■ Source passage
--- START ---
# AC- How do they rate in your area?



## onyx'girl (May 18, 2007)

On another thread, ALEX is lost/FOUND Mtaussie tried to have her local AC help and they wouldn't take or return calls. I e-mailed a local AC in Allegan County, MI to see if they could possibly put more info on their petfinder animals. This is the reply I got:
_Hi, my name is xxxx, I used to be a volunteer at the shelter and do the petfinder photos and descriptions along with the email. A few other volunteers helped with this as well. Because we, like most people, work during the regular 8-11 AM office hours at the shelter, would go in afterhours and on the weekends to do petfinder and meet people to adopt out animals becase they worked during the day as well and could not make it to the shelter during normal business hours. This however changed about 3 or so months ago when the animal control officers took our key away with no reason.
--- END ---
Reproduce word for word the part of the animal control thread that opens with "## onyx'girl (May" and closes with "with no reason.".

■ Information
--- START ---
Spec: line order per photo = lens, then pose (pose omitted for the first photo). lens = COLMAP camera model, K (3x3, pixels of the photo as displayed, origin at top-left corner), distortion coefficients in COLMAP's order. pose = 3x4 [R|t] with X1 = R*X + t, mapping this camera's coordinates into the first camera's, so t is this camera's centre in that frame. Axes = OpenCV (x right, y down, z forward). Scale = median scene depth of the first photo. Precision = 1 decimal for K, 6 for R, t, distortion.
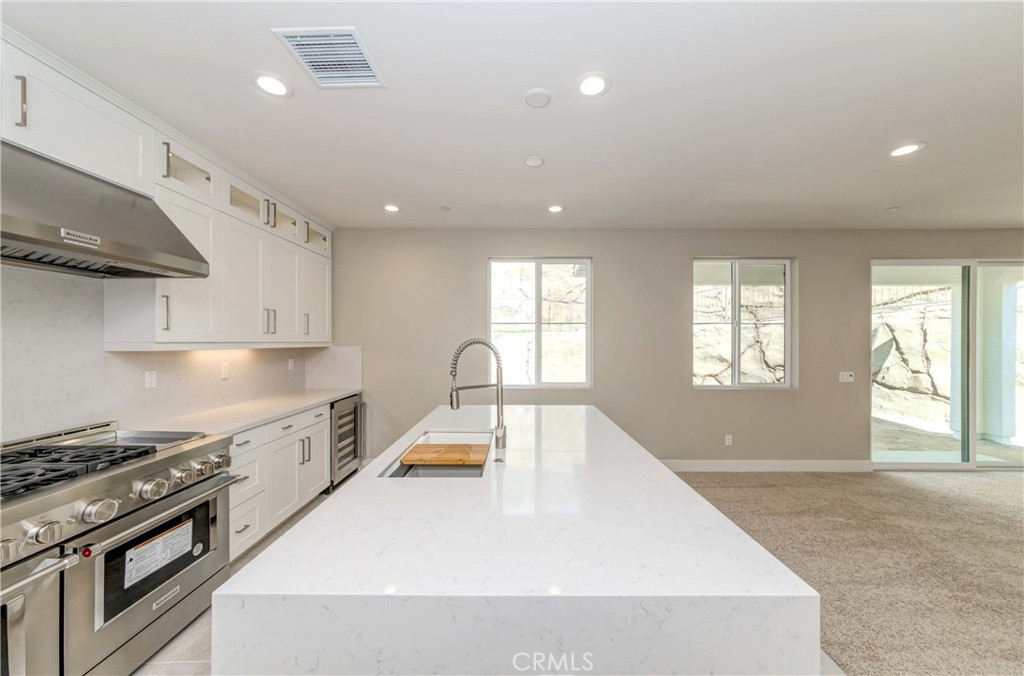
--- END ---
--- START ---
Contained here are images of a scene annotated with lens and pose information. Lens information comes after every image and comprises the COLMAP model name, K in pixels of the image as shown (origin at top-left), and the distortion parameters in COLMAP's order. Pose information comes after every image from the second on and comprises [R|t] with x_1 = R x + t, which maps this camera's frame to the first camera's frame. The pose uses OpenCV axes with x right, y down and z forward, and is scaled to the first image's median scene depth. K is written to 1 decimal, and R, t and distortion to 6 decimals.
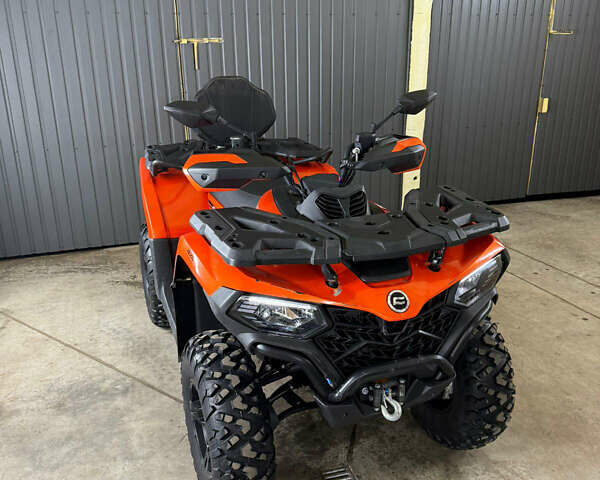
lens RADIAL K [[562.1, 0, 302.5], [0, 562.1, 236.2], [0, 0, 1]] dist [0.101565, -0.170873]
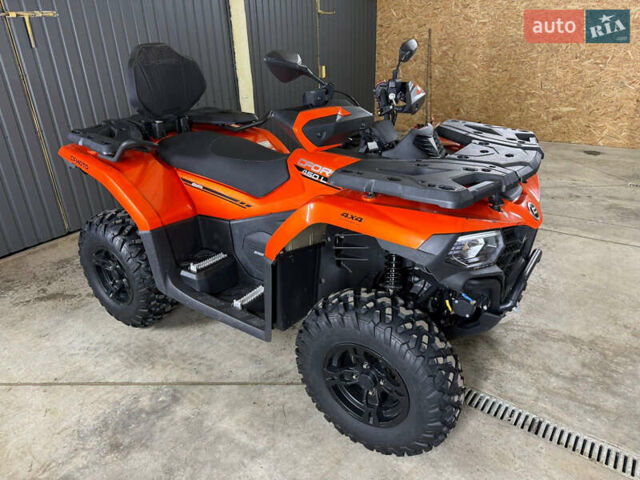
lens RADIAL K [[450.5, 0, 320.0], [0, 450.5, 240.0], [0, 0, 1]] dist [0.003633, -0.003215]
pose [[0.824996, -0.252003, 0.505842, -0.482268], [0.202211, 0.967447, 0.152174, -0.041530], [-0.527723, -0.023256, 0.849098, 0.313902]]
--- END ---
--- START ---
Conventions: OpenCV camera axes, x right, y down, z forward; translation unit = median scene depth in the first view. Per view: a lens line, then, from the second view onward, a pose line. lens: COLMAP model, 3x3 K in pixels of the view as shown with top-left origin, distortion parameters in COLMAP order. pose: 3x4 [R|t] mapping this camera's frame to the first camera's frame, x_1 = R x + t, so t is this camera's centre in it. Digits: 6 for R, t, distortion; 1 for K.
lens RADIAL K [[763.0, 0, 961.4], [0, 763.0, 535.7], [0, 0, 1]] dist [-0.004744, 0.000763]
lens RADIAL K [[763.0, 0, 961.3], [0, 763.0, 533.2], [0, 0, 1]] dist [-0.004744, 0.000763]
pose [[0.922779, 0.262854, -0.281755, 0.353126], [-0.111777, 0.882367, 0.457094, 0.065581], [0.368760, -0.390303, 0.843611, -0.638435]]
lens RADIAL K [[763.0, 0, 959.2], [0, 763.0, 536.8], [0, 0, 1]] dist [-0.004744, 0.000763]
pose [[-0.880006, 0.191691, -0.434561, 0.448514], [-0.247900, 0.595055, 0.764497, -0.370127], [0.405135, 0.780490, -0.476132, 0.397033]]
--- END ---
■ Your response
## onyx'girl (May 18, 2007)

On another thread, ALEX is lost/FOUND Mtaussie tried to have her local AC help and they wouldn't take or return calls. I e-mailed a local AC in Allegan County, MI to see if they could possibly put more info on their petfinder animals. This is the reply I got:
_Hi, my name is xxxx, I used to be a volunteer at the shelter and do the petfinder photos and descriptions along with the email. A few other volunteers helped with this as well. Because we, like most people, work during the regular 8-11 AM office hours at the shelter, would go in afterhours and on the weekends to do petfinder and meet people to adopt out animals becase they worked during the day as well and could not make it to the shelter during normal business hours. This however changed about 3 or so months ago when the animal control officers took our key away with no reason.